« BackGPU Puzzlesgithub.comSubmitted by cgadski 5 days ago
  • srush 4 hours ago

    I made these a couple of years ago as a teaching exercise for https://minitorch.github.io/. At the time the resources for doing anything on GPUs were pretty sparse and the NVidia docs were quite challenging.

    These days there are great resources for going deep on this topic. The CUDA-mode org is particularly great, both their video series and PMPP reading groups.

    • lins1909 8 minutes ago

      Thanks Sasha - this looks like a great resource.Just to be clear, would you recommend going through other newer resources than this instead?

      Not sure if your comment is to discourage someone from going through this.
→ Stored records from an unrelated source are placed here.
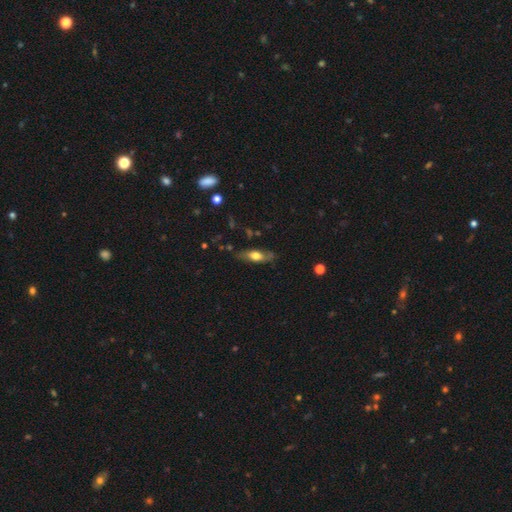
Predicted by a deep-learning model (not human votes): This appears to be a smooth galaxy with no disk features (52%) that is in between round and cigar-shaped (58%). Merging: none (72%).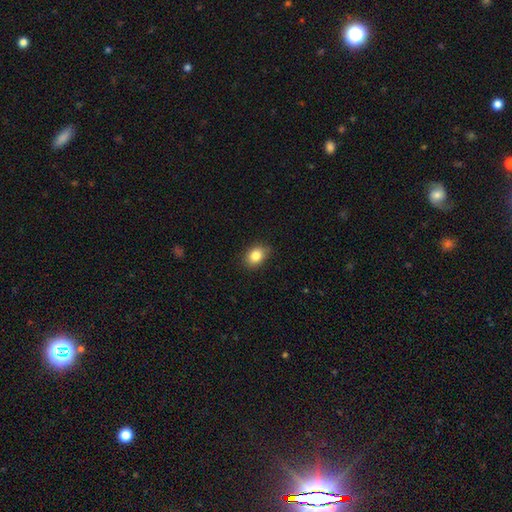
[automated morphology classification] Smooth or featured: smooth — 84% (star or artifact — 9%)
How rounded: in between — 66% (round — 33%)
Merging: none — 83% (minor disturbance — 14%)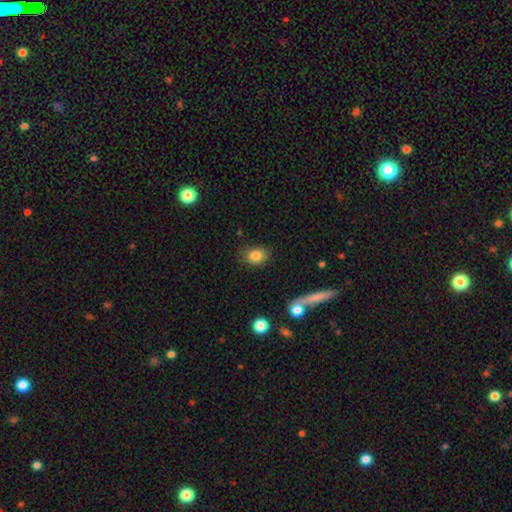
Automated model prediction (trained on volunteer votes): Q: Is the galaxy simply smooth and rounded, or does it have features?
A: smooth — 84%.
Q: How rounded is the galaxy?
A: in between — 56%.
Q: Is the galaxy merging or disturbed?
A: none — 82%.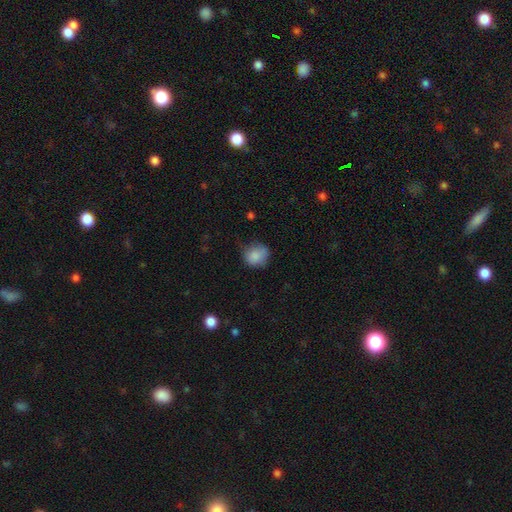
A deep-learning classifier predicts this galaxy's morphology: Smooth or featured? Predicted: smooth (p=0.85). How rounded? Predicted: round (p=0.78). Merging? Predicted: none (p=0.62).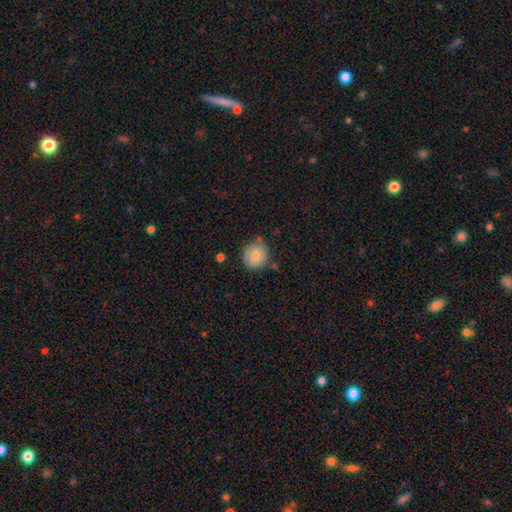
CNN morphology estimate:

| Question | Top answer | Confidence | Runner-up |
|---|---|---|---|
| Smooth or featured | smooth | 79% | featured or disk (13%) |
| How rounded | round | 85% | in between (14%) |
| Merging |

      • nextos 2 hours ago

        Slightly offtopic, but any chance you could update or re-upload code for your https://github.com/harvardnlp/DeepLatentNLP tutorial? I found the NLP latent variable models discussed there really interesting, and notebooks were excellent. However, these seem gone and the only thing left are slides?

        Alternatively, any other places that discuss the same topics, including some code? I could only find equivalent discussions with code in Pyro docs and Kevin Murphy's book, volume 2. But these are more sparse as they also cover many other topics.

        • srush 15 minutes ago

          I'll take a look. Yeah Pyro is the best thing to do here. But it would be nice to revisit some of these implementationz

        • bytepoet 3 hours ago

          Thanks a lot, Sasha, for creating these. I found your LLM training puzzles to be excellent as well.

        • aleinin an hour ago

          I recently ported this to Metal for Apple Silicon computers. If you're interested in learning GPU programming on an M series Mac, I think this is a very accessible option. Thanks to Sasha for making this!

          https://github.com/abeleinin/Metal-Puzzles

          • throwaway314155 an hour ago

            Either puzzle 4 has a bug in it or I'm losing my mind. (Possible answer to solution below, so don't read if you want to go in fresh)

                # FILL ME IN (roughly 2 lines)
                if local_i < size and local_j < size:
                    out[local_i][local_j] = a[local_i][local_j] + 10
            
            
            Results in a failed assertion:

                 AssertionError: Wrong number of indices
            
            
            But the test cell beneath it will still pass?
            • imjonse a minute ago

              maybe try out[local_i, local_j] ?

            • 867-5309 35 minutes ago

              seems like an opportune moment to gift a plug for bitcoin puzzles, namely BTC32 / 1000 BTC Challenge[1]

              pools are in dire need of cuda developers

              [1]https://bitcointalk.org/index.php?topic=1306983.0

              • fifilura 2 hours ago

                I think this course is also relevant for some deeper context.

                https://gfxcourses.stanford.edu/cs149/fall23/lecture/datapar...

                • geekodour 10 minutes ago

                  all videos should be available on YT by end of month

                • ismailmaj 3 hours ago

                  It would be nice if the puzzles natively supported C++ CUDA.